Aside from the pictures, the entries should be given again exactly.

--- START ---

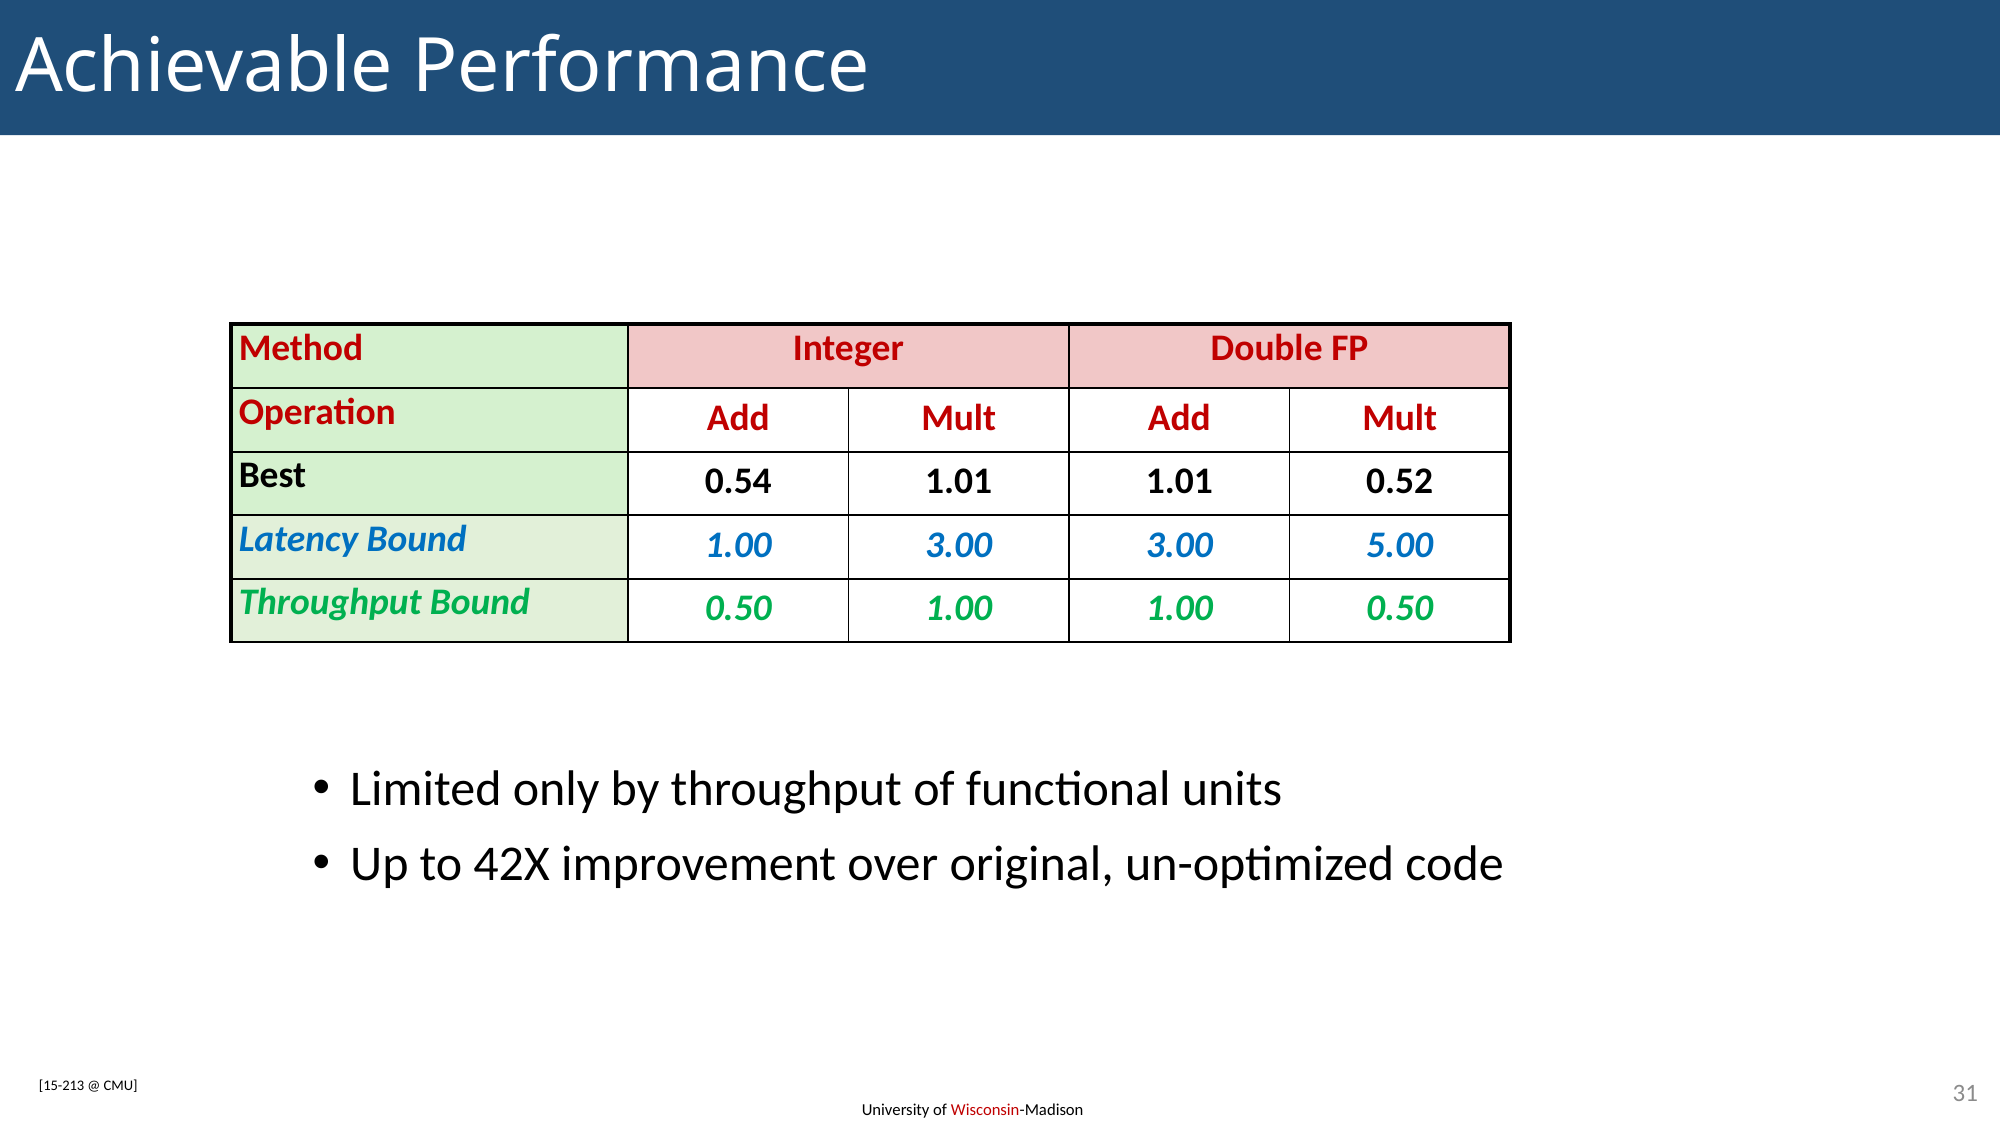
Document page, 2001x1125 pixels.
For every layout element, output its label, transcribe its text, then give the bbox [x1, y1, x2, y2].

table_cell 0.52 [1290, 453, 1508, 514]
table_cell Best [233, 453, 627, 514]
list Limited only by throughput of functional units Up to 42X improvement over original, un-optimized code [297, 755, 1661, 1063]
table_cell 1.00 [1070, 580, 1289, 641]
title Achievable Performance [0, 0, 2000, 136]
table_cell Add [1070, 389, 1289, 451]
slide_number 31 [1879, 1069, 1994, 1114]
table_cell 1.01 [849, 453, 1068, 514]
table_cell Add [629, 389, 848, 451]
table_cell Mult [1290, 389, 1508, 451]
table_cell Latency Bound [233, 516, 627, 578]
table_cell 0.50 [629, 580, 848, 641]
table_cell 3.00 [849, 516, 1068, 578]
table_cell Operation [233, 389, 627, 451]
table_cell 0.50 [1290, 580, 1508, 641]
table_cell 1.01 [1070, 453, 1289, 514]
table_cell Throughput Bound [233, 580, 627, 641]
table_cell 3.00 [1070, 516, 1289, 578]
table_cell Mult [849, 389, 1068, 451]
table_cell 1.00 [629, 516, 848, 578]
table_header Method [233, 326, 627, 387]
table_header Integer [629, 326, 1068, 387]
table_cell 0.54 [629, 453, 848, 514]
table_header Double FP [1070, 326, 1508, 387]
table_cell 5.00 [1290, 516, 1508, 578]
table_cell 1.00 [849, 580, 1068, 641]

--- END ---

YOUR RESPONSE:
Document page, 2001x1125 pixels.
For every layout element, output its label, transcribe its text, then give the bbox [x1, y1, x2, y2].

table_cell 0.52 [1290, 453, 1508, 514]
table_cell Best [233, 453, 627, 514]
list Limited only by throughput of functional units Up to 42X improvement over original, un-optimized code [297, 755, 1661, 1063]
table_cell 1.00 [1070, 580, 1289, 641]
title Achievable Performance [0, 0, 2000, 136]
table_cell Add [1070, 389, 1289, 451]
slide_number 31 [1879, 1069, 1994, 1114]
table_cell 1.01 [849, 453, 1068, 514]
table_cell Add [629, 389, 848, 451]
table_cell Mult [1290, 389, 1508, 451]
table_cell Latency Bound [233, 516, 627, 578]
table_cell 0.50 [629, 580, 848, 641]
table_cell 3.00 [849, 516, 1068, 578]
table_cell Operation [233, 389, 627, 451]
table_cell 0.50 [1290, 580, 1508, 641]
table_cell 1.01 [1070, 453, 1289, 514]
table_cell Throughput Bound [233, 580, 627, 641]
table_cell 3.00 [1070, 516, 1289, 578]
table_cell Mult [849, 389, 1068, 451]
table_cell 1.00 [629, 516, 848, 578]
table_header Method [233, 326, 627, 387]
table_header Integer [629, 326, 1068, 387]
table_cell 0.54 [629, 453, 848, 514]
table_header Double FP [1070, 326, 1508, 387]
table_cell 5.00 [1290, 516, 1508, 578]
table_cell 1.00 [849, 580, 1068, 641]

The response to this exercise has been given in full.